» **What the task requires**
Please set down, exactly, the line with "cancer was stained" and all lines that follow it through the end of the records below.

» **Dataset items**
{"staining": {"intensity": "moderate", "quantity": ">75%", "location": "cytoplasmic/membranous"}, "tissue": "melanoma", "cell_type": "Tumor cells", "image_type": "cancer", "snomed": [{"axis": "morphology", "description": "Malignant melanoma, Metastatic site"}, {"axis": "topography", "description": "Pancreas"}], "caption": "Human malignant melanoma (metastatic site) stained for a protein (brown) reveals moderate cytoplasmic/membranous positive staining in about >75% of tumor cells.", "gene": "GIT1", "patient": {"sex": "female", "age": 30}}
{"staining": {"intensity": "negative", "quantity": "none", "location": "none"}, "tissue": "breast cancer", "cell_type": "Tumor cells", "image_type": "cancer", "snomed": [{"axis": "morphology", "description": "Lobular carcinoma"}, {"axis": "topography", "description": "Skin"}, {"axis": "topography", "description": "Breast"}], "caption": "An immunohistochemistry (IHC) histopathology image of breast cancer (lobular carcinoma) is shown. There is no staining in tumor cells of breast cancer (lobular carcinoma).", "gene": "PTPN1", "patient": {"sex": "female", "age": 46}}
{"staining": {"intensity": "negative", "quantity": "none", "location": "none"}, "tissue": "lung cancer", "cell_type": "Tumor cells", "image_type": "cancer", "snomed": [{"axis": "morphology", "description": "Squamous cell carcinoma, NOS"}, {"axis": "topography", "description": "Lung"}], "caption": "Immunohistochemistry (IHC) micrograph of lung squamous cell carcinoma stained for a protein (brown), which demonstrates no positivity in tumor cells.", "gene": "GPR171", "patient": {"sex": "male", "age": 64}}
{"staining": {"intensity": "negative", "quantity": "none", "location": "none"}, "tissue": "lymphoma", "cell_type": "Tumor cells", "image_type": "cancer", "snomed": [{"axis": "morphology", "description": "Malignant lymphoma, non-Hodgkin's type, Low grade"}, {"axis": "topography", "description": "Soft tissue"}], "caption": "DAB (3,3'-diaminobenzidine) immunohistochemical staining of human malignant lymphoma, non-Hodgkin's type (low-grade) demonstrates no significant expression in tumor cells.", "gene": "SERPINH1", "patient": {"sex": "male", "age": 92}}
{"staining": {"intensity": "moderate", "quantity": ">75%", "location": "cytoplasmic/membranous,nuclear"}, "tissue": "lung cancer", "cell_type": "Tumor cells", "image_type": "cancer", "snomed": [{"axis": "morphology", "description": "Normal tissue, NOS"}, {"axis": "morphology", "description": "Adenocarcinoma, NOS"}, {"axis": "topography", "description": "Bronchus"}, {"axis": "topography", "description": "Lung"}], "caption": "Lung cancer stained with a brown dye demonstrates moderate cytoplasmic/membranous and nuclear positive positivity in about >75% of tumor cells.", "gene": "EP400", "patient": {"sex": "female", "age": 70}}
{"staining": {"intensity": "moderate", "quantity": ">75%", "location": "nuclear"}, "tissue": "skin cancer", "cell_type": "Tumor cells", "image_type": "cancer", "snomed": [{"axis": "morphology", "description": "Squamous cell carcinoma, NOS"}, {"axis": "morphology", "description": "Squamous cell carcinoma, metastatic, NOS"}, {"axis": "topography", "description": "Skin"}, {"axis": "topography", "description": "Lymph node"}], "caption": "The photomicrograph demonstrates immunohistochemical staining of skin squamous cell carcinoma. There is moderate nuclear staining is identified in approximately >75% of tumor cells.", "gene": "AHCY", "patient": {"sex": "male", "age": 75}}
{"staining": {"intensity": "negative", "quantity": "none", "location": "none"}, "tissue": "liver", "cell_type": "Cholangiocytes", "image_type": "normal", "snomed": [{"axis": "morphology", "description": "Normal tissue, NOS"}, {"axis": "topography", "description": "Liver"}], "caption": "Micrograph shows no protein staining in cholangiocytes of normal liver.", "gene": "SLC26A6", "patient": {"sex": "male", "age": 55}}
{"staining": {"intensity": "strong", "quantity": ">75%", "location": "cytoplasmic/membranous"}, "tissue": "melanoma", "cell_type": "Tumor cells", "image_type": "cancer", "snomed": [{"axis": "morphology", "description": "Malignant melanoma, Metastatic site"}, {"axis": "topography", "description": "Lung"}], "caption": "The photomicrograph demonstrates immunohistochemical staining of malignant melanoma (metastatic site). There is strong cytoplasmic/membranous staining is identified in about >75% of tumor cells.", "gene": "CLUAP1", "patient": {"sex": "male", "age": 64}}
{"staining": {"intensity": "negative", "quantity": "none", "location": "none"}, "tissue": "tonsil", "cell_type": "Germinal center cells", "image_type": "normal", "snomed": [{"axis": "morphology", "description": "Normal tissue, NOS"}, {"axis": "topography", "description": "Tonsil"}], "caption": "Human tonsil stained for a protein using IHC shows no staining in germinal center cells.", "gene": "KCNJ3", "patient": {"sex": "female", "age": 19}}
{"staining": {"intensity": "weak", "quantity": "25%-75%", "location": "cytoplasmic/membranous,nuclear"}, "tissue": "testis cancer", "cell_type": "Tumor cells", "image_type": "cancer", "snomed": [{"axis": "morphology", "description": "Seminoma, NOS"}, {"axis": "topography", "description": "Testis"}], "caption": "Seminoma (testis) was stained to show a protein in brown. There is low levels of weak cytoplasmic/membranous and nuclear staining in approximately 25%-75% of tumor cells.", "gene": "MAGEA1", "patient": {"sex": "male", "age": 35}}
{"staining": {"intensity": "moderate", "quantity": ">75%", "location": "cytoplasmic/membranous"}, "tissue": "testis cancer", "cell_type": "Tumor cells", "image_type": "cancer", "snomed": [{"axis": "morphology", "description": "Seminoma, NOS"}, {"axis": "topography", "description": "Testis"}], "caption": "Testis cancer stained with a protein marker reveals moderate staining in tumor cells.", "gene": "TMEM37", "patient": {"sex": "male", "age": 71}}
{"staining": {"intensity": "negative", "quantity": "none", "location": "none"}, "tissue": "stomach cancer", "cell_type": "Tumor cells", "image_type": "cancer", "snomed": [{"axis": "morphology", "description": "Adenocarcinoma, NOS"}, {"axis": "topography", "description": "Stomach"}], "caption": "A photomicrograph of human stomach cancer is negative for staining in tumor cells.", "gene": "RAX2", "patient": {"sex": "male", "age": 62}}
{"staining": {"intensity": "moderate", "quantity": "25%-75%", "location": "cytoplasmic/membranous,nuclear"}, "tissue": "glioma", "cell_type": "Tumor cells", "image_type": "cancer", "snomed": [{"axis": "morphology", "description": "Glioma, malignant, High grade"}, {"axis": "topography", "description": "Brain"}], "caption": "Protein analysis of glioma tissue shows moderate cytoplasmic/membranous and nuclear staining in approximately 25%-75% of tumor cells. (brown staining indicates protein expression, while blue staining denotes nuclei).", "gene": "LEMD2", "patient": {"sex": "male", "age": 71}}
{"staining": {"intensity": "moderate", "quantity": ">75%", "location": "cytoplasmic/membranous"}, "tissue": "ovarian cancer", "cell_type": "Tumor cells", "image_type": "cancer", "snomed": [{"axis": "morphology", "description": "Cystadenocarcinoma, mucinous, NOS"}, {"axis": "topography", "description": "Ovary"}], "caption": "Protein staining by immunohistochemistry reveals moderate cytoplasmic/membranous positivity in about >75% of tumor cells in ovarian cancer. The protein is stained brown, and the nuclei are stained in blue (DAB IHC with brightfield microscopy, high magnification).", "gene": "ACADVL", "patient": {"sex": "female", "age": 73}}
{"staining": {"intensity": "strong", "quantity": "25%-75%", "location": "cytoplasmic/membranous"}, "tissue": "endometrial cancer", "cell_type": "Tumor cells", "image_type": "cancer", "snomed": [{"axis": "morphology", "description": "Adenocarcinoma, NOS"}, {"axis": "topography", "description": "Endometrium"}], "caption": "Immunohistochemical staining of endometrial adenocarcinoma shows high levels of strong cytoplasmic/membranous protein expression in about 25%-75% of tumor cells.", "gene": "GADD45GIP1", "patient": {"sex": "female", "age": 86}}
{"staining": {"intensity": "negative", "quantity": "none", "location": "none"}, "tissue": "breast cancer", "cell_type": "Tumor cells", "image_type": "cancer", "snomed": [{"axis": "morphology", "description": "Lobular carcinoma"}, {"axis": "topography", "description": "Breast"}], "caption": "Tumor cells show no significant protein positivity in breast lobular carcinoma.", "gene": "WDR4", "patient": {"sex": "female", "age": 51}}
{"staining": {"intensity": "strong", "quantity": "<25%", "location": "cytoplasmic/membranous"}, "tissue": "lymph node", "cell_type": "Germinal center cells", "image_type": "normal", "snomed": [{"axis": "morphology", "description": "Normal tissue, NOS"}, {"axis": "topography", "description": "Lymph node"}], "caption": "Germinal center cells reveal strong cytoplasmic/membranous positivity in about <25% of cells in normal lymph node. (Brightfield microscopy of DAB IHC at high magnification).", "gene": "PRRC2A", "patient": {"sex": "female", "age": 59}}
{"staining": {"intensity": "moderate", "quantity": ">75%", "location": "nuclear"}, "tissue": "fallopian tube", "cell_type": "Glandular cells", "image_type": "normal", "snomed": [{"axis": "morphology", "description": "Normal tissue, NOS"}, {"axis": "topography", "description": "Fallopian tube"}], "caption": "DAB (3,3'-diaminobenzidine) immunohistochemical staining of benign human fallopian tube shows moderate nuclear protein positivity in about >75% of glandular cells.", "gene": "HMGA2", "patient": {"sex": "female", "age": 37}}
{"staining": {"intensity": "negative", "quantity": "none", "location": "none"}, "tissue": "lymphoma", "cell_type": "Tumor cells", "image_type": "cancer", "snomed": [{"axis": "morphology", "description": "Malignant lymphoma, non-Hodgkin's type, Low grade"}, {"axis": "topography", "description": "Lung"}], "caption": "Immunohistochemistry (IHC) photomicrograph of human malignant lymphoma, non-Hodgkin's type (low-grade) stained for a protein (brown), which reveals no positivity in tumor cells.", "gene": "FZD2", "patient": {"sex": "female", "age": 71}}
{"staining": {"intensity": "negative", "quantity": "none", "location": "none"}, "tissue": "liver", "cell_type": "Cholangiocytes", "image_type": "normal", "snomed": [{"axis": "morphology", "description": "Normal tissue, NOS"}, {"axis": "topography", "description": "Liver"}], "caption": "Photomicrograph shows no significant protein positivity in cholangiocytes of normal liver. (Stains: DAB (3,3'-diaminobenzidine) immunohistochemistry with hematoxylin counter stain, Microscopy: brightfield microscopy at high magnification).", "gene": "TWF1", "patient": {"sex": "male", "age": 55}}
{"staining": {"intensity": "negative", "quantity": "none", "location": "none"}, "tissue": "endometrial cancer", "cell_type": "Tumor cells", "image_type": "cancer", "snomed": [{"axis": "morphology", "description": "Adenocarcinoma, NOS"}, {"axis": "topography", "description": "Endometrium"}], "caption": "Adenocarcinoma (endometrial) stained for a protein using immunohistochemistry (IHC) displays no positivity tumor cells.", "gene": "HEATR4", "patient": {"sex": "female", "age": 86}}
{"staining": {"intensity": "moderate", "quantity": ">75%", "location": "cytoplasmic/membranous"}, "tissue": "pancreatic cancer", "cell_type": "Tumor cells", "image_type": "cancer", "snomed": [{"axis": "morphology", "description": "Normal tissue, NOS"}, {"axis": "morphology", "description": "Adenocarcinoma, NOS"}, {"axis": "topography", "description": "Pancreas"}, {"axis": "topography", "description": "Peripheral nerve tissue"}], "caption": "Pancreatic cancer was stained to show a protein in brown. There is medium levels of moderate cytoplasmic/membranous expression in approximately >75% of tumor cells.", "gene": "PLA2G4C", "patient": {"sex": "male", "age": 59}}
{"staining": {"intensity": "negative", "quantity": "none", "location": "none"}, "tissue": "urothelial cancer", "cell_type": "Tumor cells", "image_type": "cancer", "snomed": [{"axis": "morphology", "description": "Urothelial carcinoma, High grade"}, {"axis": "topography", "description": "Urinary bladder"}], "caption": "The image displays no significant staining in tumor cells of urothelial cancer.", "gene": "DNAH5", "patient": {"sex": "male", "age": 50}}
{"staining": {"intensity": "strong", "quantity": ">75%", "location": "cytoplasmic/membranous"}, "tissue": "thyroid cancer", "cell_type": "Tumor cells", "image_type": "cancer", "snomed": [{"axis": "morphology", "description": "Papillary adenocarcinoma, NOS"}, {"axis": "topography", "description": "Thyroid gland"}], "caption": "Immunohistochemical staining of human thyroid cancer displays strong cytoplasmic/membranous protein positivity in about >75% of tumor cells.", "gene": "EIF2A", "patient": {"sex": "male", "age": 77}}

» **Response area**
{"staining": {"intensity": "moderate", "quantity": ">75%", "location": "cytoplasmic/membranous"}, "tissue": "pancreatic cancer", "cell_type": "Tumor cells", "image_type": "cancer", "snomed": [{"axis": "morphology", "description": "Normal tissue, NOS"}, {"axis": "morphology", "description": "Adenocarcinoma, NOS"}, {"axis": "topography", "description": "Pancreas"}, {"axis": "topography", "description": "Peripheral nerve tissue"}], "caption": "Pancreatic cancer was stained to show a protein in brown. There is medium levels of moderate cytoplasmic/membranous expression in approximately >75% of tumor cells.", "gene": "PLA2G4C", "patient": {"sex": "male", "age": 59}}
{"staining": {"intensity": "negative", "quantity": "none", "location": "none"}, "tissue": "urothelial cancer", "cell_type": "Tumor cells", "image_type": "cancer", "snomed": [{"axis": "morphology", "description": "Urothelial carcinoma, High grade"}, {"axis": "topography", "description": "Urinary bladder"}], "caption": "The image displays no significant staining in tumor cells of urothelial cancer.", "gene": "DNAH5", "patient": {"sex": "male", "age": 50}}
{"staining": {"intensity": "strong", "quantity": ">75%", "location": "cytoplasmic/membranous"}, "tissue": "thyroid cancer", "cell_type": "Tumor cells", "image_type": "cancer", "snomed": [{"axis": "morphology", "description": "Papillary adenocarcinoma, NOS"}, {"axis": "topography", "description": "Thyroid gland"}], "caption": "Immunohistochemical staining of human thyroid cancer displays strong cytoplasmic/membranous protein positivity in about >75% of tumor cells.", "gene": "EIF2A", "patient": {"sex": "male", "age": 77}}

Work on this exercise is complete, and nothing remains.